Die Leseprobe hat mich von der ersten Seite an gepackt. Besonders stark fand ich den Einstieg mit Marissa vor der falschen Haustür. Die Situation wirkt zuerst wie ein simples Missverständnis, entwickelt sich aber innerhalb weniger Seiten zu einem absoluten Albtraum. Genau dieser schleichende Spannungsaufbau hat mich komplett gefesselt. Beim Lesen spürt man die Panik der Mutter immer stärker und beginnt selbst zu überlegen, wem man überhaupt noch vertrauen kann.

Auch der Schreibstil gefällt mir sehr gut.
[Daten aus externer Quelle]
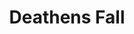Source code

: ---
date created: Friday, December 8th 2023, 10:57:06 pm
date modified: Monday, December 11th 2023, 5:54:52 pm
eleventyNavigation:
  key: Deathens Fall
  parent: Material Plane
layout: base.njk
title: Deathens Fall
type: Continent
---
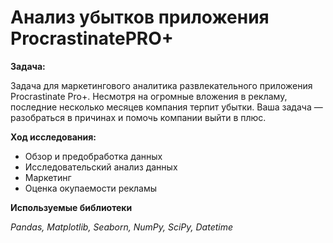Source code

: # Анализ убытков приложения ProcrastinatePRO+

**Задача:**

Задача для маркетингового аналитика развлекательного приложения Procrastinate Pro+. Несмотря на огромные вложения в рекламу, последние несколько месяцев компания терпит убытки. Ваша задача — разобраться в причинах и помочь компании выйти в плюс.

**Ход исследования:**
* Обзор и предобработка данных
* Исследовательский анализ данных
* Маркетинг
* Оценка окупаемости рекламы


**Используемые библиотеки**

*Pandas, Matplotlib, Seaborn, NumPy, SciPy, Datetime*

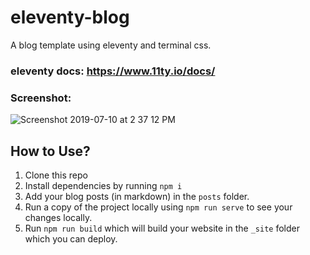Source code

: # eleventy-blog

A blog template using eleventy and terminal css.

### eleventy docs: https://www.11ty.io/docs/

### Screenshot:

![Screenshot 2019-07-10 at 2 37 12 PM](https://user-images.githubusercontent.com/21967563/60956703-f1a64f00-a320-11e9-8c55-67dcc72c8de3.png)

## How to Use?

1. Clone this repo 
2. Install dependencies by running `npm i` 
3. Add your blog posts (in markdown) in the `posts` folder. 
4. Run a copy of the project locally using `npm run serve` to see your changes locally.
5. Run `npm run build` which will build your website in the `_site` folder which you can deploy.
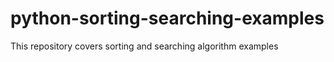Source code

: # python-sorting-searching-examples
This repository covers sorting and searching algorithm examples
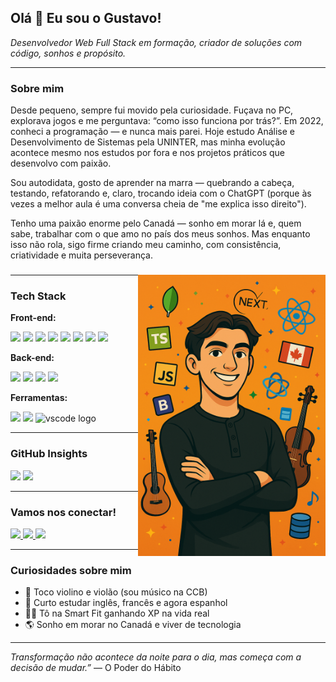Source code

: <h2 align="left">Olá 👋 Eu sou o Gustavo!</h2>

<p align="left">
  <i>Desenvolvedor Web Full Stack em formação, criador de soluções com código, sonhos e propósito.</i>
</p>

---

### Sobre mim

Desde pequeno, sempre fui movido pela curiosidade. Fuçava no PC, explorava jogos e me perguntava: “como isso funciona por trás?”. Em 2022, conheci a programação — e nunca mais parei. Hoje estudo Análise e Desenvolvimento de Sistemas pela UNINTER, mas minha evolução acontece mesmo nos estudos por fora e nos projetos práticos que desenvolvo com paixão.

Sou autodidata, gosto de aprender na marra — quebrando a cabeça, testando, refatorando e, claro, trocando ideia com o ChatGPT (porque às vezes a melhor aula é uma conversa cheia de "me explica isso direito").

Tenho uma paixão enorme pelo Canadá — sonho em morar lá e, quem sabe, trabalhar com o que amo no país dos meus sonhos. Mas enquanto isso não rola, sigo firme criando meu caminho, com consistência, criatividade e muita perseverança.

###

<img align="right" height="450" src="https://github.com/gustavodacostap/gustavodacostap/blob/main/gustavo_draw.png"  />

---

### Tech Stack

**Front-end:**
<div align="left">
<img src="https://cdn.jsdelivr.net/gh/devicons/devicon/icons/html5/html5-original.svg" height="50"/> 
<img src="https://cdn.jsdelivr.net/gh/devicons/devicon/icons/css3/css3-original.svg" height="50"/> 
<img src="https://cdn.jsdelivr.net/gh/devicons/devicon/icons/sass/sass-original.svg" height="50"/> 
<img src="https://cdn.jsdelivr.net/gh/devicons/devicon/icons/bootstrap/bootstrap-original.svg" height="50"/> 
<img src="https://cdn.jsdelivr.net/gh/devicons/devicon/icons/javascript/javascript-original.svg" height="50"/> 
<img src="https://cdn.jsdelivr.net/gh/devicons/devicon/icons/typescript/typescript-original.svg" height="50"/> 
<img src="https://cdn.jsdelivr.net/gh/devicons/devicon/icons/react/react-original.svg" height="50"/> 
<img src="https://cdn.jsdelivr.net/gh/devicons/devicon/icons/nextjs/nextjs-original.svg" height="50"/> 
</div>

**Back-end:**
<div align="left">
<img src="https://cdn.jsdelivr.net/gh/devicons/devicon/icons/nodejs/nodejs-original.svg" height="50"/> 
<img src="https://cdn.jsdelivr.net/gh/devicons/devicon/icons/express/express-original.svg" height="50"/> 
<img src="https://cdn.jsdelivr.net/gh/devicons/devicon/icons/mongodb/mongodb-original.svg" height="50"/> 
<img src="https://cdn.jsdelivr.net/gh/devicons/devicon/icons/sequelize/sequelize-original.svg" height="50"/>   
</div>

**Ferramentas:**

<div align="left">
<img src="https://cdn.jsdelivr.net/gh/devicons/devicon/icons/git/git-original.svg" height="50"/> 
<img src="https://cdn.jsdelivr.net/gh/devicons/devicon/icons/github/github-original.svg" height="50"/> 
<img src="https://cdn.jsdelivr.net/gh/devicons/devicon/icons/vscode/vscode-original.svg" height="50" alt="vscode logo"  />
</div>

---

### GitHub Insights

<div align="left">
  <img src="https://github-readme-stats.vercel.app/api?username=gustavodacostap&show_icons=true&count_private=true&theme=dracula" height="150" />
  <img src="https://github-readme-stats.vercel.app/api/top-langs/?username=gustavodacostap&layout=compact&langs_count=6&theme=dracula" height="150"/>
</div>

---

### Vamos nos conectar!

<div align="left">
  <a href="mailto:gustavopaulyno2012@gmail.com" target="_blank">
    <img src="https://img.shields.io/static/v1?message=Gmail&logo=gmail&label=&color=D14836&logoColor=white&style=for-the-badge" height="35" />
  </a>
  <a href="https://w.app/zkxjyu" target="_blank">
    <img src="https://img.shields.io/static/v1?message=Whatsapp&logo=whatsapp&label=&color=25D366&logoColor=white&style=for-the-badge" height="35" />
  </a>
  <a href="https://www.linkedin.com/in/perfil-gustavo-da-costa/" target="_blank">
    <img src="https://img.shields.io/static/v1?message=LinkedIn&logo=linkedin&label=&color=0077B5&logoColor=white&style=for-the-badge" height="35" />
  </a>
</div>

---

### Curiosidades sobre mim

- 🎻 Toco violino e violão (sou músico na CCB)
- 🧠 Curto estudar inglês, francês e agora espanhol
- 🏋️‍♂️ Tô na Smart Fit ganhando XP na vida real
- 🌎 Sonho em morar no Canadá e viver de tecnologia

---

<p align="left">
  <i>Transformação não acontece da noite para o dia, mas começa com a decisão de mudar.”</i>
  — O Poder do Hábito
</p>
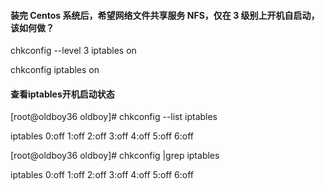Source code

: #### 装完 Centos 系统后，希望网络文件共享服务 NFS，仅在 3 级别上开机自启动，该如何做？

chkconfig --level 3 iptables on

chkconfig iptables on

#### 查看iptables开机启动状态

\[root@oldboy36 oldboy\]\# chkconfig --list iptables

iptables 0:off 1:off 2:off 3:off 4:off 5:off 6:off

\[root@oldboy36 oldboy\]\# chkconfig \|grep iptables

iptables 0:off 1:off 2:off 3:off 4:off 5:off 6:off

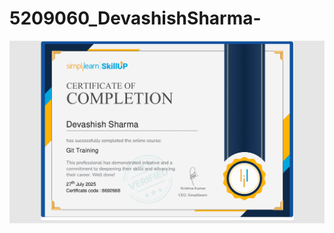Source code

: # 5209060_DevashishSharma-


![image alt](https://github.com/Devashish-Sharmaa/5209060_DevashishSharma-/blob/e8f7628c444d4a8d5c71e034dc636e682afdc3be/Screenshot%20(439).png)





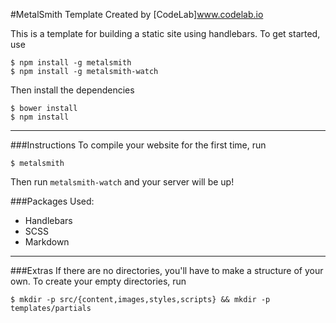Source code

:#MetalSmith Template
Created by [CodeLab]www.codelab.io

This is a template for building a static site using handlebars.
To get started, use

	$ npm install -g metalsmith
	$ npm install -g metalsmith-watch

Then install the dependencies

	$ bower install
	$ npm install

-----
###Instructions
To compile your website for the first time, run 
	
	$ metalsmith

Then run `metalsmith-watch` and your server will be up!

###Packages Used:
- Handlebars
- SCSS
- Markdown

--------

###Extras
If there are no directories, you'll have to make a structure of your own.
To create your empty directories, run 
	
	$ mkdir -p src/{content,images,styles,scripts} && mkdir -p templates/partials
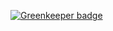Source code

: 

[![Greenkeeper badge](https://badges.greenkeeper.io/bylek/greenkeeper2.svg?token=30daaf785af569946869e38ac70d0ec606c323b0775f5fa3b56915d54d8cb00d&ts=1522150086962)](https://greenkeeper.io/)
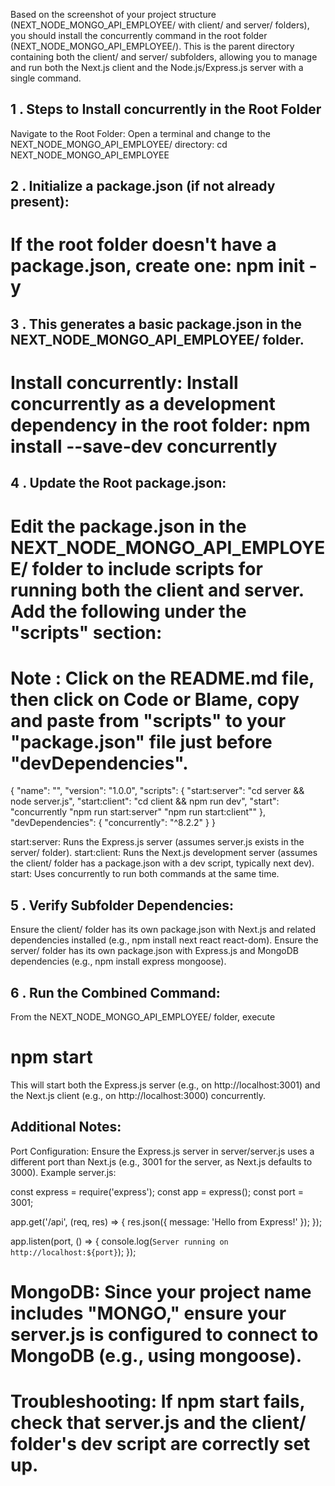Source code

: Based on the screenshot of your project structure (NEXT_NODE_MONGO_API_EMPLOYEE/ with client/ and server/ folders), you should install the concurrently command in the root folder (NEXT_NODE_MONGO_API_EMPLOYEE/). This is the parent directory containing both the client/ and server/ subfolders, allowing you to manage and run both the Next.js client and the Node.js/Express.js server with a single command.

## 1 . Steps to Install concurrently in the Root Folder

Navigate to the Root Folder:
Open a terminal and change to the NEXT_NODE_MONGO_API_EMPLOYEE/ directory: cd NEXT_NODE_MONGO_API_EMPLOYEE

## 2 . Initialize a package.json (if not already present):

# If the root folder doesn't have a package.json, create one: npm init -y

## 3 . This generates a basic package.json in the NEXT_NODE_MONGO_API_EMPLOYEE/ folder.
# Install concurrently: Install concurrently as a development dependency in the root folder: npm install --save-dev concurrently

## 4 . Update the Root package.json:
# Edit the package.json in the NEXT_NODE_MONGO_API_EMPLOYEE/ folder to include scripts for running both the client and server. Add the following under the "scripts" section:
# Note : Click on the README.md file, then click on Code or Blame, copy and paste from "scripts" to your "package.json" file just before "devDependencies".
 {
   "name": "",
   "version": "1.0.0",
  "scripts": {
   "start:server": "cd server && node server.js",
   "start:client": "cd client && npm run dev",
   "start": "concurrently \"npm run start:server\" \"npm run start:client\""
   },
   "devDependencies": {
   "concurrently": "^8.2.2"
  }
}

start:server: Runs the Express.js server (assumes server.js exists in the server/ folder).
start:client: Runs the Next.js development server (assumes the client/ folder has a package.json with a dev script, typically next dev).
start: Uses concurrently to run both commands at the same time.

## 5 . Verify Subfolder Dependencies:

Ensure the client/ folder has its own package.json with Next.js and related dependencies installed (e.g., npm install next react react-dom).
Ensure the server/ folder has its own package.json with Express.js and MongoDB dependencies (e.g., npm install express mongoose).


## 6 . Run the Combined Command:
From the NEXT_NODE_MONGO_API_EMPLOYEE/ folder, execute

# npm start

This will start both the Express.js server (e.g., on http://localhost:3001) and the Next.js client (e.g., on http://localhost:3000) concurrently.


## Additional Notes:

Port Configuration: Ensure the Express.js server in server/server.js uses a different port than Next.js (e.g., 3001 for the server, as Next.js defaults to 3000). Example server.js:

const express = require('express');
const app = express();
const port = 3001;

app.get('/api', (req, res) => {
  res.json({ message: 'Hello from Express!' });
});

app.listen(port, () => {
  console.log(`Server running on http://localhost:${port}`);
});

# MongoDB: Since your project name includes "MONGO," ensure your server.js is configured to connect to MongoDB (e.g., using mongoose).
# Troubleshooting: If npm start fails, check that server.js and the client/ folder's dev script are correctly set up.
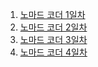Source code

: 1. [노마드 코더 1일차](https://blog.naver.com/deathber/223045646347)
2. [노마드 코더 2일차](https://blog.naver.com/deathber/223045648229)
3. [노마드 코더 3일차](https://blog.naver.com/deathber/223046513372)
4. [노마드 코더 4일차](https://blog.naver.com/deathber/223046854889)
Er ist flüssig, emotional und gleichzeitig unglaublich atmosphärisch. Die kurzen Kapitel und Perspektivwechsel sorgen dafür, dass man ständig weiterlesen möchte. Besonders gelungen finde ich, dass die Autorin alltägliche Situationen so realistisch beschreibt, dass die Geschichte erschreckend glaubwürdig wirkt.

Die Charaktere wirken bisher authentisch und vielschichtig. Marissa konnte ich sofort verstehen, weil ihre Angst und Verzweiflung so greifbar dargestellt werden. Gleichzeitig wirken auch die anderen Figuren verdächtig oder geheimnisvoll, wodurch man ständig neue Theorien entwickelt. Besonders spannend finde ich die Frage, ob Ana wirklich etwas mit Milos Verschwinden zu tun hat oder ob alles ganz anders ist, als es scheint.

Ich erwarte von der Geschichte einen nervenaufreibenden Thriller voller Wendungen, Geheimnisse und psychologischer Spannung. Genau solche Bücher liebe ich, weil sie einen emotional mitnehmen und man beim Lesen unbedingt die Wahrheit herausfinden möchte. Deshalb würde ich das Buch unglaublich gerne weiterlesen.